(Collected data entries)
######

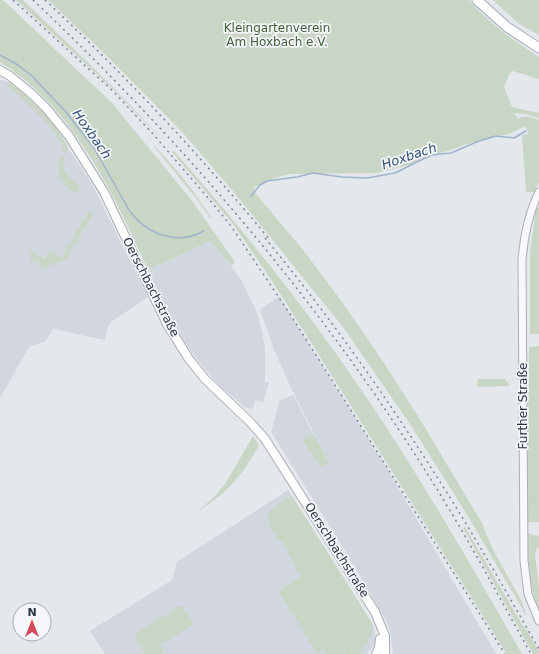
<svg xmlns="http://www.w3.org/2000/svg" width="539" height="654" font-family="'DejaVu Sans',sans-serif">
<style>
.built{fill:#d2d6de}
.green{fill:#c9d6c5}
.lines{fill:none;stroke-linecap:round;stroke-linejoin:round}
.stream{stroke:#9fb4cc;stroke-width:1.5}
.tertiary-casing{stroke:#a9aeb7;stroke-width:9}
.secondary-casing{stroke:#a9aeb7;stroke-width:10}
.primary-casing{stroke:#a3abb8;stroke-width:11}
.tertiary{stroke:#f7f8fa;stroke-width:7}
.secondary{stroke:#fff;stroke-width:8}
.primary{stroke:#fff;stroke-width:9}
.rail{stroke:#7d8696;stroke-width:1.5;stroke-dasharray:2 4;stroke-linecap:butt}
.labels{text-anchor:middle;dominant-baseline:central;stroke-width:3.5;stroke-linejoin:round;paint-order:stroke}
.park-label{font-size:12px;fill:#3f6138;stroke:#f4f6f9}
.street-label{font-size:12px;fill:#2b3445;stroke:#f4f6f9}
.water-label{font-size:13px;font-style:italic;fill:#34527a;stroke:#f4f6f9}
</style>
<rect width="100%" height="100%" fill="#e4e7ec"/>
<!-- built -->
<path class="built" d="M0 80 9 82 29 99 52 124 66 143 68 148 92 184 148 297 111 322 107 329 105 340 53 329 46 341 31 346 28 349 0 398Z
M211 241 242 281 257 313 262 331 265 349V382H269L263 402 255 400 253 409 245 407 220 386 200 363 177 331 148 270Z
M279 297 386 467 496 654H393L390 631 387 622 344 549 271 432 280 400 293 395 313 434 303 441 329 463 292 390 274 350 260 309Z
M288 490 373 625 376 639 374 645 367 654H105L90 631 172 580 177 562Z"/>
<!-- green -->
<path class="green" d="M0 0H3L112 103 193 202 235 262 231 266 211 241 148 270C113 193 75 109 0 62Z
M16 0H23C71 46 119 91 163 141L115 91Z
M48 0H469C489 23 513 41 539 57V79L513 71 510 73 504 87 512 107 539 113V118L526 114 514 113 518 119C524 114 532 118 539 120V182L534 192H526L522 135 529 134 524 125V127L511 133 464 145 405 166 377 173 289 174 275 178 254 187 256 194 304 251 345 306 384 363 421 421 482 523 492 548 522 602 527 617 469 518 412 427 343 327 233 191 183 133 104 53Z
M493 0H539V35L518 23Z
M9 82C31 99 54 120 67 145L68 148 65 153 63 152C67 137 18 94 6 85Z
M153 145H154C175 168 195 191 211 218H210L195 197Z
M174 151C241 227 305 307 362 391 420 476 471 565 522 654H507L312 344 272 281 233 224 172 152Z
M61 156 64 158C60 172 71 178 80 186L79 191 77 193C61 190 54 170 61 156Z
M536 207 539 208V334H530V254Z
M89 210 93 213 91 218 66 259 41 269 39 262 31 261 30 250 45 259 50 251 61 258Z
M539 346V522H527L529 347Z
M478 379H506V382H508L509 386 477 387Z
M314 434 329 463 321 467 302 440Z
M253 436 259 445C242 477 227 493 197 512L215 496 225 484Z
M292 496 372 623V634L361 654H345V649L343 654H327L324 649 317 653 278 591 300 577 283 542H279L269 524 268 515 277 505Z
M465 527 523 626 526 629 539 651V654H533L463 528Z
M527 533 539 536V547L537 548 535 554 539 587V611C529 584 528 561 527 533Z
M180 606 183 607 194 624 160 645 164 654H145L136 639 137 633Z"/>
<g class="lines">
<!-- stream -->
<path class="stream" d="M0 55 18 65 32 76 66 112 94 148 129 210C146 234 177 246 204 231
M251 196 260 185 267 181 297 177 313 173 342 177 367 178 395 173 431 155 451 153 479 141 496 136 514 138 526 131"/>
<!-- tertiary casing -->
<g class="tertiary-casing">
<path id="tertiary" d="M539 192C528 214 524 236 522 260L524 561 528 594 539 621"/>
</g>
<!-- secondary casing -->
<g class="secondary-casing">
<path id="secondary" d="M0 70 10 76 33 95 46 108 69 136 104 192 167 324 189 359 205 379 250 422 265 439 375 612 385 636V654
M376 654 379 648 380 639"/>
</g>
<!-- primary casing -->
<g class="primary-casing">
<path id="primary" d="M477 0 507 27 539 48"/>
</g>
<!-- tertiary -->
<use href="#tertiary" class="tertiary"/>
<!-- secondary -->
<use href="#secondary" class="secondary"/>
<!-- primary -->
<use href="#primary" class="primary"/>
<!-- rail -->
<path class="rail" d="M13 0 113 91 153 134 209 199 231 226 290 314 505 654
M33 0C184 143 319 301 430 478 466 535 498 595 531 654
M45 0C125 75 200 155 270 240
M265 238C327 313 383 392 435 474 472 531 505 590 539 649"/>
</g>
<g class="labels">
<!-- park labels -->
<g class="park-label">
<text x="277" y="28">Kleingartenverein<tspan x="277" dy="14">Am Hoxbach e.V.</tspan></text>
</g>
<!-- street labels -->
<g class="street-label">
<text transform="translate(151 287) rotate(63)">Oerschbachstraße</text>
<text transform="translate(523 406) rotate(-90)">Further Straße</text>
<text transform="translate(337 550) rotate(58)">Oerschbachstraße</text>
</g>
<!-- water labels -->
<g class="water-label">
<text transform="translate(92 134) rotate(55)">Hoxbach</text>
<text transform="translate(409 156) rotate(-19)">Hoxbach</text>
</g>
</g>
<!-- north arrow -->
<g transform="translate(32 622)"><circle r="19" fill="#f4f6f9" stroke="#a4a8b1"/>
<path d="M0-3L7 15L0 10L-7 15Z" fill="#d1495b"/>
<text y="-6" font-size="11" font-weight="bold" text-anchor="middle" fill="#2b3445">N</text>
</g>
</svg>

######

_TASK TO CARRY OUT_
Whenever the string "lines" occurs in a line of the entries above, copy that line.

_PROBLEM SOLUTION_
.lines{fill:none;stroke-linecap:round;stroke-linejoin:round}
<g class="lines">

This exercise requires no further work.